Exercise brief
Duplicate every line of the items below word for word, with nothing changed.

## BEGIN Given information

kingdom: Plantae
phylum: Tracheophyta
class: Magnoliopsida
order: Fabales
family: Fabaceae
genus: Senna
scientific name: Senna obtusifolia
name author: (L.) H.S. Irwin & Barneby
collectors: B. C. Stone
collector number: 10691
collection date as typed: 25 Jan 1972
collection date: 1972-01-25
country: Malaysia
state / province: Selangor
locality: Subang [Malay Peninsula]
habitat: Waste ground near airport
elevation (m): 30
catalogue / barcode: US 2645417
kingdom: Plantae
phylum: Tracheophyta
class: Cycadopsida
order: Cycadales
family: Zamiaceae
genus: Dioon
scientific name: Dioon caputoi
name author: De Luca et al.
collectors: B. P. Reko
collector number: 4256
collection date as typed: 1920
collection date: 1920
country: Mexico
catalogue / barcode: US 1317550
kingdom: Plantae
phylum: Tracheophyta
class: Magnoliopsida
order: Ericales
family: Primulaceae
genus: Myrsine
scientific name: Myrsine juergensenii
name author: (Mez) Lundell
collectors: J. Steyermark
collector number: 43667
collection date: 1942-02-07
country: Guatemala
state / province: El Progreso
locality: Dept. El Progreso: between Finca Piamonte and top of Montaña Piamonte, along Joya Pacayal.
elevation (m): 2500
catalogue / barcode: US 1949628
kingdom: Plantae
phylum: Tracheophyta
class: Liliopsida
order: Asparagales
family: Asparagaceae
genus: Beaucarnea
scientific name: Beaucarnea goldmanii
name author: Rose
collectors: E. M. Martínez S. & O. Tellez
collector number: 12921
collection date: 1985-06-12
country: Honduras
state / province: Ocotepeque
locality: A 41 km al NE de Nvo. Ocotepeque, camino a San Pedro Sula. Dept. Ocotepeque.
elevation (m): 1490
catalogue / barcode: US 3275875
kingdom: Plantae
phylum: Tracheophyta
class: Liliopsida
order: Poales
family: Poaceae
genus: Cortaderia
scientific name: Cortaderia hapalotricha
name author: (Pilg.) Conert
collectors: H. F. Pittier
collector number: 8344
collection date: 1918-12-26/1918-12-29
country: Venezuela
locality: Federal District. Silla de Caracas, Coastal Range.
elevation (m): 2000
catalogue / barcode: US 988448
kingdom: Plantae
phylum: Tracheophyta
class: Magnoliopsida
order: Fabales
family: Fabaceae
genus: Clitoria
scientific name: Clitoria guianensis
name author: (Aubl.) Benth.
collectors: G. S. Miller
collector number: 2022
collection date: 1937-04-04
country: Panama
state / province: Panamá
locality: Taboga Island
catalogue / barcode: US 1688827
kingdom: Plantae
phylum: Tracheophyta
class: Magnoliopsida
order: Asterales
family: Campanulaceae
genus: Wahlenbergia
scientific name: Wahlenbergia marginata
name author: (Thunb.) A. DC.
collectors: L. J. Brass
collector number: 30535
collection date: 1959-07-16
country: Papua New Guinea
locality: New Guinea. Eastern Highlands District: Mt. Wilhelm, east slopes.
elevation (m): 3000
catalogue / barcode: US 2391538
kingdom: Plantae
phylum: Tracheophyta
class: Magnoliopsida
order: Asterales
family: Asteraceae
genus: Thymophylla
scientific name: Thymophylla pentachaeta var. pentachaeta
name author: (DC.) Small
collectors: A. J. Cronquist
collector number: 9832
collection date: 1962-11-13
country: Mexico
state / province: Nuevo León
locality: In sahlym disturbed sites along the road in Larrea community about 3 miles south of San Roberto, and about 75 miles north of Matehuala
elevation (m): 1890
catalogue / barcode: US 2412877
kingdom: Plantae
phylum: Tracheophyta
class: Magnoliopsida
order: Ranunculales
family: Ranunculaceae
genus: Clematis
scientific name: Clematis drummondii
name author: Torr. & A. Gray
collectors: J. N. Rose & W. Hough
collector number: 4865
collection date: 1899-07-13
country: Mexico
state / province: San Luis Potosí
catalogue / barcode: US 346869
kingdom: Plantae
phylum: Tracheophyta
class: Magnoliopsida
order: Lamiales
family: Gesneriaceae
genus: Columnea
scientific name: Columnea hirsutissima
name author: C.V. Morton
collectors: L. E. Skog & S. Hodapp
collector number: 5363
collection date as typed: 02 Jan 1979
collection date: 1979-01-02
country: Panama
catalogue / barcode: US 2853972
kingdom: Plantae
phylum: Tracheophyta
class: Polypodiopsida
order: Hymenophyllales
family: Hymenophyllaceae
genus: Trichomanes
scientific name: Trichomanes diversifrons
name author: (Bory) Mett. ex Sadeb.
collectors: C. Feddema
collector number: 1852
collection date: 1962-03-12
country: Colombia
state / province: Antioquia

## END Given information

Solution for this task
kingdom: Plantae
phylum: Tracheophyta
class: Magnoliopsida
order: Fabales
family: Fabaceae
genus: Senna
scientific name: Senna obtusifolia
name author: (L.) H.S. Irwin & Barneby
collectors: B. C. Stone
collector number: 10691
collection date as typed: 25 Jan 1972
collection date: 1972-01-25
country: Malaysia
state / province: Selangor
locality: Subang [Malay Peninsula]
habitat: Waste ground near airport
elevation (m): 30
catalogue / barcode: US 2645417
kingdom: Plantae
phylum: Tracheophyta
class: Cycadopsida
order: Cycadales
family: Zamiaceae
genus: Dioon
scientific name: Dioon caputoi
name author: De Luca et al.
collectors: B. P. Reko
collector number: 4256
collection date as typed: 1920
collection date: 1920
country: Mexico
catalogue / barcode: US 1317550
kingdom: Plantae
phylum: Tracheophyta
class: Magnoliopsida
order: Ericales
family: Primulaceae
genus: Myrsine
scientific name: Myrsine juergensenii
name author: (Mez) Lundell
collectors: J. Steyermark
collector number: 43667
collection date: 1942-02-07
country: Guatemala
state / province: El Progreso
locality: Dept. El Progreso: between Finca Piamonte and top of Montaña Piamonte, along Joya Pacayal.
elevation (m): 2500
catalogue / barcode: US 1949628
kingdom: Plantae
phylum: Tracheophyta
class: Liliopsida
order: Asparagales
family: Asparagaceae
genus: Beaucarnea
scientific name: Beaucarnea goldmanii
name author: Rose
collectors: E. M. Martínez S. & O. Tellez
collector number: 12921
collection date: 1985-06-12
country: Honduras
state / province: Ocotepeque
locality: A 41 km al NE de Nvo. Ocotepeque, camino a San Pedro Sula. Dept. Ocotepeque.
elevation (m): 1490
catalogue / barcode: US 3275875
kingdom: Plantae
phylum: Tracheophyta
class: Liliopsida
order: Poales
family: Poaceae
genus: Cortaderia
scientific name: Cortaderia hapalotricha
name author: (Pilg.) Conert
collectors: H. F. Pittier
collector number: 8344
collection date: 1918-12-26/1918-12-29
country: Venezuela
locality: Federal District. Silla de Caracas, Coastal Range.
elevation (m): 2000
catalogue / barcode: US 988448
kingdom: Plantae
phylum: Tracheophyta
class: Magnoliopsida
order: Fabales
family: Fabaceae
genus: Clitoria
scientific name: Clitoria guianensis
name author: (Aubl.) Benth.
collectors: G. S. Miller
collector number: 2022
collection date: 1937-04-04
country: Panama
state / province: Panamá
locality: Taboga Island
catalogue / barcode: US 1688827
kingdom: Plantae
phylum: Tracheophyta
class: Magnoliopsida
order: Asterales
family: Campanulaceae
genus: Wahlenbergia
scientific name: Wahlenbergia marginata
name author: (Thunb.) A. DC.
collectors: L. J. Brass
collector number: 30535
collection date: 1959-07-16
country: Papua New Guinea
locality: New Guinea. Eastern Highlands District: Mt. Wilhelm, east slopes.
elevation (m): 3000
catalogue / barcode: US 2391538
kingdom: Plantae
phylum: Tracheophyta
class: Magnoliopsida
order: Asterales
family: Asteraceae
genus: Thymophylla
scientific name: Thymophylla pentachaeta var. pentachaeta
name author: (DC.) Small
collectors: A. J. Cronquist
collector number: 9832
collection date: 1962-11-13
country: Mexico
state / province: Nuevo León
locality: In sahlym disturbed sites along the road in Larrea community about 3 miles south of San Roberto, and about 75 miles north of Matehuala
elevation (m): 1890
catalogue / barcode: US 2412877
kingdom: Plantae
phylum: Tracheophyta
class: Magnoliopsida
order: Ranunculales
family: Ranunculaceae
genus: Clematis
scientific name: Clematis drummondii
name author: Torr. & A. Gray
collectors: J. N. Rose & W. Hough
collector number: 4865
collection date: 1899-07-13
country: Mexico
state / province: San Luis Potosí
catalogue / barcode: US 346869
kingdom: Plantae
phylum: Tracheophyta
class: Magnoliopsida
order: Lamiales
family: Gesneriaceae
genus: Columnea
scientific name: Columnea hirsutissima
name author: C.V. Morton
collectors: L. E. Skog & S. Hodapp
collector number: 5363
collection date as typed: 02 Jan 1979
collection date: 1979-01-02
country: Panama
catalogue / barcode: US 2853972
kingdom: Plantae
phylum: Tracheophyta
class: Polypodiopsida
order: Hymenophyllales
family: Hymenophyllaceae
genus: Trichomanes
scientific name: Trichomanes diversifrons
name author: (Bory) Mett. ex Sadeb.
collectors: C. Feddema
collector number: 1852
collection date: 1962-03-12
country: Colombia
state / province: Antioquia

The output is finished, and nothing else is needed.